▶ _STUDY MATERIAL_:
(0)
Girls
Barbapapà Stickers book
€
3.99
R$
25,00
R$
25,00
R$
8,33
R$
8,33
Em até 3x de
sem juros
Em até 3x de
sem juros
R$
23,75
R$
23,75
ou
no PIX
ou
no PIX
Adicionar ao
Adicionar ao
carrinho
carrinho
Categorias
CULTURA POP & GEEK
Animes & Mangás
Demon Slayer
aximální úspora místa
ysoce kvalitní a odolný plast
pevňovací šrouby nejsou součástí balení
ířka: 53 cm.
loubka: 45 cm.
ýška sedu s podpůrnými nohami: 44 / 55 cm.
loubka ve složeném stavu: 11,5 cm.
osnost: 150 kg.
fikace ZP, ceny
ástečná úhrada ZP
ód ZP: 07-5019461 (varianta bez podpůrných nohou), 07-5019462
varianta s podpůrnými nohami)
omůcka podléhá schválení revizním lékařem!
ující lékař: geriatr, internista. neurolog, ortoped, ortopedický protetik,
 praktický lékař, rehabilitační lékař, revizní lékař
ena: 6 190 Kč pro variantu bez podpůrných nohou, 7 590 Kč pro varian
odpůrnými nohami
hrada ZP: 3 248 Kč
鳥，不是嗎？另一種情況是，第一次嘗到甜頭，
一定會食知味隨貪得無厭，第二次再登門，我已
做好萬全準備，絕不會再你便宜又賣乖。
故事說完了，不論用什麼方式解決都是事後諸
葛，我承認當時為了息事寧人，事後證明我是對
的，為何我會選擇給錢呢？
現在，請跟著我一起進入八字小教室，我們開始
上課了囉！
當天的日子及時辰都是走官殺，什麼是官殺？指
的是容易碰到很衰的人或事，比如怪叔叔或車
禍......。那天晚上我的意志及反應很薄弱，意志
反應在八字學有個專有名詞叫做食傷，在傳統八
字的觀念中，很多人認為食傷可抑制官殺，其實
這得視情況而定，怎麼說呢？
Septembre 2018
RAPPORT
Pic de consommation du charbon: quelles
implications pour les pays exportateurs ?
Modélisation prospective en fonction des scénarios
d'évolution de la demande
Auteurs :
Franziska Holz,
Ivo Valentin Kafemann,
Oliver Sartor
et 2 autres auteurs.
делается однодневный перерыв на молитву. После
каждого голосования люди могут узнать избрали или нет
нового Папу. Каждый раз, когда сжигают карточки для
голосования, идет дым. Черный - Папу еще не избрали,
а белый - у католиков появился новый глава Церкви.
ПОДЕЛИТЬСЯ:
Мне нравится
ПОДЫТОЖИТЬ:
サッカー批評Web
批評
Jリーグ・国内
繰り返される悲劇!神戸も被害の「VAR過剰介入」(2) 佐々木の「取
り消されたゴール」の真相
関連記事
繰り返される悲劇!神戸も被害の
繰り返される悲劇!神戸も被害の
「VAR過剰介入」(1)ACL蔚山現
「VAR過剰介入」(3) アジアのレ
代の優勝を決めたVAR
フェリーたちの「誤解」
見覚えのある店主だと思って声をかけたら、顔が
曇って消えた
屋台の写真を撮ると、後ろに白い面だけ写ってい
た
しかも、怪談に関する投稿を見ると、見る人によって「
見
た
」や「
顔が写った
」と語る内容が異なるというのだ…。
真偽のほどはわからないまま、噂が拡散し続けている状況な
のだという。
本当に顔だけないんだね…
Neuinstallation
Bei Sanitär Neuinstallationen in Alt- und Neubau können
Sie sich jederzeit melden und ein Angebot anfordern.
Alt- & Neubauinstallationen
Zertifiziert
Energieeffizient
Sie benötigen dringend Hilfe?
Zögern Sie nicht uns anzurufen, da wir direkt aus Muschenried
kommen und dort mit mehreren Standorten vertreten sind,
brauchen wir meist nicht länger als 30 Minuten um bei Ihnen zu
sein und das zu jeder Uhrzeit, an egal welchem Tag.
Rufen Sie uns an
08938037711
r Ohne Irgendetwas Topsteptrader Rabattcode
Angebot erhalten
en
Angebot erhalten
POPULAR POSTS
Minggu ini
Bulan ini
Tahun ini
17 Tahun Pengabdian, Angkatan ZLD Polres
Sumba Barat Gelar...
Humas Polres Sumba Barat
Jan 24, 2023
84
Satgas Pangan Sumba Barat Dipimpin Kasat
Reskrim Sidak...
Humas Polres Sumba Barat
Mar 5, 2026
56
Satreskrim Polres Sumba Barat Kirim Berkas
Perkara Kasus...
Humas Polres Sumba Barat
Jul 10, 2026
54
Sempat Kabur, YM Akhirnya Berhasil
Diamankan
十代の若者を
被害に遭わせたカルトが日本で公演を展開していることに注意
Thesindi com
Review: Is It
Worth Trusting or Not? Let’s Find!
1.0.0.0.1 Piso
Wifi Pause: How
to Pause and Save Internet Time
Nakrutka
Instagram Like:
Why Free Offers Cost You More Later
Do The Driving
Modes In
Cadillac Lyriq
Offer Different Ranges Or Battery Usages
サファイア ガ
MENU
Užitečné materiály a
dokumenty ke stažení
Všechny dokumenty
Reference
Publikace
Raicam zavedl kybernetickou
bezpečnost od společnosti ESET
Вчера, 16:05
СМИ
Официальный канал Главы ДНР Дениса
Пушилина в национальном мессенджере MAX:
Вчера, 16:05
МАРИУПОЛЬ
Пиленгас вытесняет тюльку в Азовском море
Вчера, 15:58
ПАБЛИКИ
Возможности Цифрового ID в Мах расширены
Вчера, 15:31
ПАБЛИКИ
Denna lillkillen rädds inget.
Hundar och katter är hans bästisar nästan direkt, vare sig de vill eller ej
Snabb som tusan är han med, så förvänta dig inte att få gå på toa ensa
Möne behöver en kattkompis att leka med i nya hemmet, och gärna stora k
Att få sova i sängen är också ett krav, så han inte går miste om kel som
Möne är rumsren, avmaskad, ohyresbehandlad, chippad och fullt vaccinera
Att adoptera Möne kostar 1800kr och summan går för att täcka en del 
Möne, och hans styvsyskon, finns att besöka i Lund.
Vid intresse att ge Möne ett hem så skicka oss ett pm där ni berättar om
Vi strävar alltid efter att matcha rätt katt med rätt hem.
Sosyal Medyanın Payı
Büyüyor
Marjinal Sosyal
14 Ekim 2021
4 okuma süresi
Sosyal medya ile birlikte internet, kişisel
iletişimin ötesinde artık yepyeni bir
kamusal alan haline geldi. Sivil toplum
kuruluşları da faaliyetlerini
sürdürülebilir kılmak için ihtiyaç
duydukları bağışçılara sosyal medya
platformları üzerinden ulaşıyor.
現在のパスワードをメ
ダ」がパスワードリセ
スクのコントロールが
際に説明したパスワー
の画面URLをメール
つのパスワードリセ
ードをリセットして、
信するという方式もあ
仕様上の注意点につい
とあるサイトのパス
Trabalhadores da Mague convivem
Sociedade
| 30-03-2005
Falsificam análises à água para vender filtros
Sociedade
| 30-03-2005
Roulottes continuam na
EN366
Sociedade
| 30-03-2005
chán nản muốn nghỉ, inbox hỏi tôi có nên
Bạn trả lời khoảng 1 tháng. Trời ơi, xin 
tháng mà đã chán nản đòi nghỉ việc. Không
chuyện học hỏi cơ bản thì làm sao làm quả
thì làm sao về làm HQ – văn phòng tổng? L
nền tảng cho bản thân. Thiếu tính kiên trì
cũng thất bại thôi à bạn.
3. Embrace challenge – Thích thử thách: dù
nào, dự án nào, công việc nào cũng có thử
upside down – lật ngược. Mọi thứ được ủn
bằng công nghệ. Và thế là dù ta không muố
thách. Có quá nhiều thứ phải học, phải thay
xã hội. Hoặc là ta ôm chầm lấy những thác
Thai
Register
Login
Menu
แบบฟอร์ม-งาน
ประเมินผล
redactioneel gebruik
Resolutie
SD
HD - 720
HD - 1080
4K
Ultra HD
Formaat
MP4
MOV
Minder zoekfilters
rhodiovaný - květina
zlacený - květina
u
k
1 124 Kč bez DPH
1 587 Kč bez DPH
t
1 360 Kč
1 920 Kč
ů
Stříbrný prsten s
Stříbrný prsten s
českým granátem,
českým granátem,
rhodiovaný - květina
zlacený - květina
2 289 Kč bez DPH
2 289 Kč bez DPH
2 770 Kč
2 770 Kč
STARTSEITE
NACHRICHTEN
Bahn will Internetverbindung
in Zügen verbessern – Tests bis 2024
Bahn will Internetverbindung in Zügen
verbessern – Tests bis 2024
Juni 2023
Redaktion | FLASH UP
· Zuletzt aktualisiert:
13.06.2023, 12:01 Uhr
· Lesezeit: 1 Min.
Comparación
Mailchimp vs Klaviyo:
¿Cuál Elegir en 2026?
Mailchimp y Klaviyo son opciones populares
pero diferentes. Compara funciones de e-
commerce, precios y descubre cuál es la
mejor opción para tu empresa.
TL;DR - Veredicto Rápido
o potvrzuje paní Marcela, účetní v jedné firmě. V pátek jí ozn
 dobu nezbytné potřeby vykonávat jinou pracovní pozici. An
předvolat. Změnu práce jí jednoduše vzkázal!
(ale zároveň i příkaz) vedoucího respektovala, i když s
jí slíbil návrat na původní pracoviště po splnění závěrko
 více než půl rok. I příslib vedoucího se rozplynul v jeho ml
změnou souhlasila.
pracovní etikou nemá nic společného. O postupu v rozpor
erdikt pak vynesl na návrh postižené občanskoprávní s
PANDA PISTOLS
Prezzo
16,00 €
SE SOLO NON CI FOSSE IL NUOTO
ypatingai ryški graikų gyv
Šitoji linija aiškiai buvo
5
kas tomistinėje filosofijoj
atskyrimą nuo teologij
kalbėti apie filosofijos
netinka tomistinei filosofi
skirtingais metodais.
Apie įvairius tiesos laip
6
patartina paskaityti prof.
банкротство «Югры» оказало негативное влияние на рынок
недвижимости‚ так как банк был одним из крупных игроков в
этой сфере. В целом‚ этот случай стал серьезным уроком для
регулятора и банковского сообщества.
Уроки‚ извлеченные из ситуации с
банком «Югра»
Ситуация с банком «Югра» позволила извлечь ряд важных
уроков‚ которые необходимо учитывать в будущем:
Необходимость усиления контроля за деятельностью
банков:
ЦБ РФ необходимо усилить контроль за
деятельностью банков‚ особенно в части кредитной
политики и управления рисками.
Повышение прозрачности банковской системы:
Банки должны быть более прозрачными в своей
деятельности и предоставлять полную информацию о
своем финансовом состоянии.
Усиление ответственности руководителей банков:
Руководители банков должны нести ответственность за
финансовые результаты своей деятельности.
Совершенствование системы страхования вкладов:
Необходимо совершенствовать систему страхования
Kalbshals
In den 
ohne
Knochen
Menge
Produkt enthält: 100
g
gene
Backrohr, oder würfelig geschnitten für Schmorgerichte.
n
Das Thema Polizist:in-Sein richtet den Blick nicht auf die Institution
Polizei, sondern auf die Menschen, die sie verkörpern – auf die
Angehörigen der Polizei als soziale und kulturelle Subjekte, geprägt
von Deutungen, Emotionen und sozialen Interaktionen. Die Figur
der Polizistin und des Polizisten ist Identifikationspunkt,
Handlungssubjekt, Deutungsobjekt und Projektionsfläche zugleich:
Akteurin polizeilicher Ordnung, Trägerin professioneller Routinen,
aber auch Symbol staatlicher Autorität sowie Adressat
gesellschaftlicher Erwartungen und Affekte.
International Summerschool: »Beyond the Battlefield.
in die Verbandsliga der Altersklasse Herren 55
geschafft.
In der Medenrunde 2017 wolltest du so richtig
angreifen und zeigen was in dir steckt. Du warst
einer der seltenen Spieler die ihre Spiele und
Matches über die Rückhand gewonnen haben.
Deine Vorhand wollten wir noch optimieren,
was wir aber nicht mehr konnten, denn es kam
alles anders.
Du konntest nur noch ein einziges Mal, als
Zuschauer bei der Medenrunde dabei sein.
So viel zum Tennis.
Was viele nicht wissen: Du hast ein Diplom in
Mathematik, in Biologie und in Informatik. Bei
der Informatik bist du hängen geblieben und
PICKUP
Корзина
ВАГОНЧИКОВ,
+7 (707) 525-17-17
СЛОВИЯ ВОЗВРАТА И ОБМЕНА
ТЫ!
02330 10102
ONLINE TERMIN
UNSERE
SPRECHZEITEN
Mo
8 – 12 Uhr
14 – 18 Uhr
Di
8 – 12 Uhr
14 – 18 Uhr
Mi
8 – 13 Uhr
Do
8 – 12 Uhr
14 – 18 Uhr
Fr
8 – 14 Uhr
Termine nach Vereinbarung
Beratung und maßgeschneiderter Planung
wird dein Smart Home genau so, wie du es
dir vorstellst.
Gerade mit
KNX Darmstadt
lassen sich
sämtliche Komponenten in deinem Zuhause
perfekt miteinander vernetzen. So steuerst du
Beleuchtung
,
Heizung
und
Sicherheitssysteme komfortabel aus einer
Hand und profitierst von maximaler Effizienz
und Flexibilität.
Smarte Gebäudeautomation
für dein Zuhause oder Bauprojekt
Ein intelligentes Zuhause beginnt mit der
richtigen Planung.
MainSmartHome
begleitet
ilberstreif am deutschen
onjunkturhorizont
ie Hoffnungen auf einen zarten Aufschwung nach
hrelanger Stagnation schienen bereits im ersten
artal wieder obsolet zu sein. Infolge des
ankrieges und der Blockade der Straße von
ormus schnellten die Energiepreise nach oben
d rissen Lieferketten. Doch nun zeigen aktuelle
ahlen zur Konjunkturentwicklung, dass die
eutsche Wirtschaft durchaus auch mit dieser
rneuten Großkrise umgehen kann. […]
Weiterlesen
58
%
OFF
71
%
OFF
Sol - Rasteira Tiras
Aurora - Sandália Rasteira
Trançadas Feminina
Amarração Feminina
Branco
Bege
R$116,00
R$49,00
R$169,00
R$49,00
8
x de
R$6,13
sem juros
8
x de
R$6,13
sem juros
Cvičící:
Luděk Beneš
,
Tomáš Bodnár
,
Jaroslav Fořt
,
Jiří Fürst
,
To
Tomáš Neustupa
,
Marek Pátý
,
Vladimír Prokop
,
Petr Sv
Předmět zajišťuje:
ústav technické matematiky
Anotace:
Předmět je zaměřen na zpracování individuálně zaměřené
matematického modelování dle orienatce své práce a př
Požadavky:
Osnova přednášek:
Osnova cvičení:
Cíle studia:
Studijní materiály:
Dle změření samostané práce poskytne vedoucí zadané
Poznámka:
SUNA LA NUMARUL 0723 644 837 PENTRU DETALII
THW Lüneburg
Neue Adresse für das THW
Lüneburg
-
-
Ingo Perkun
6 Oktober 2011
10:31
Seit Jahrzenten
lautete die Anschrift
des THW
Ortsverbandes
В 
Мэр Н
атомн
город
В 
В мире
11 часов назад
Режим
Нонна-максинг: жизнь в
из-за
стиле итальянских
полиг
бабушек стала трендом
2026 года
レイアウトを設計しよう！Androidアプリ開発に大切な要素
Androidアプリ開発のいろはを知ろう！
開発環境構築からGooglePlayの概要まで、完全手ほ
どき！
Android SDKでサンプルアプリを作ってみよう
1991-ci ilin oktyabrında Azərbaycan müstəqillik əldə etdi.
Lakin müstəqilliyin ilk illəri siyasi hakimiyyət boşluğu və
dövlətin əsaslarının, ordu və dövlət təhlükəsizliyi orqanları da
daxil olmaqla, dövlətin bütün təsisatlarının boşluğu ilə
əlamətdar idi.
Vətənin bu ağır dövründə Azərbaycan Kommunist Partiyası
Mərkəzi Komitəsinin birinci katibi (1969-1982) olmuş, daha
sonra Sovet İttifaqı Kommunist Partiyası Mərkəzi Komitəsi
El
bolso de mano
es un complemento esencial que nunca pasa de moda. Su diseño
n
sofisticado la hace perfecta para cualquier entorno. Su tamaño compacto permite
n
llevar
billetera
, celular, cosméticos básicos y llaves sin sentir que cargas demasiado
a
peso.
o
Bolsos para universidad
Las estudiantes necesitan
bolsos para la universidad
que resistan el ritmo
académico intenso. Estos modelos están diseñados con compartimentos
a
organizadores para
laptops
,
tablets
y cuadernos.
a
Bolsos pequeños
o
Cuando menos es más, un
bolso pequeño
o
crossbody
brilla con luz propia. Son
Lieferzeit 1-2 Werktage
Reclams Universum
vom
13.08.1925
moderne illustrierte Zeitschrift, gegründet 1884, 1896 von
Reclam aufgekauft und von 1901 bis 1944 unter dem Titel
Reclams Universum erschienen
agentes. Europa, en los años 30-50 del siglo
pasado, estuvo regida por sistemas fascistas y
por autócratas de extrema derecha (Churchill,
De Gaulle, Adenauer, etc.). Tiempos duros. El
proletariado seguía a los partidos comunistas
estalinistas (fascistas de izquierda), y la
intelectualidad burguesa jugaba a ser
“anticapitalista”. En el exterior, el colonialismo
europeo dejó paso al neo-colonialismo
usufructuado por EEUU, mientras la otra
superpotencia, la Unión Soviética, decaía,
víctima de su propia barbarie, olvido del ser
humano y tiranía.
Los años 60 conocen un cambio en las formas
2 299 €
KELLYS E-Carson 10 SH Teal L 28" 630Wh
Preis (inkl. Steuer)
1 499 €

▶ _PROBLEM TO SOLVE_: Reproduce the data from the start through the line containing "ysoce kvalitní a odolný plast", substituting "sacola" for "carrinho" and leaving everything else unchanged.

▶ _WRITTEN ANSWER_:
(0)
Girls
Barbapapà Stickers book
€
3.99
R$
25,00
R$
25,00
R$
8,33
R$
8,33
Em até 3x de
sem juros
Em até 3x de
sem juros
R$
23,75
R$
23,75
ou
no PIX
ou
no PIX
Adicionar ao
Adicionar ao
sacola
sacola
Categorias
CULTURA POP & GEEK
Animes & Mangás
Demon Slayer
aximální úspora místa
ysoce kvalitní a odolný plast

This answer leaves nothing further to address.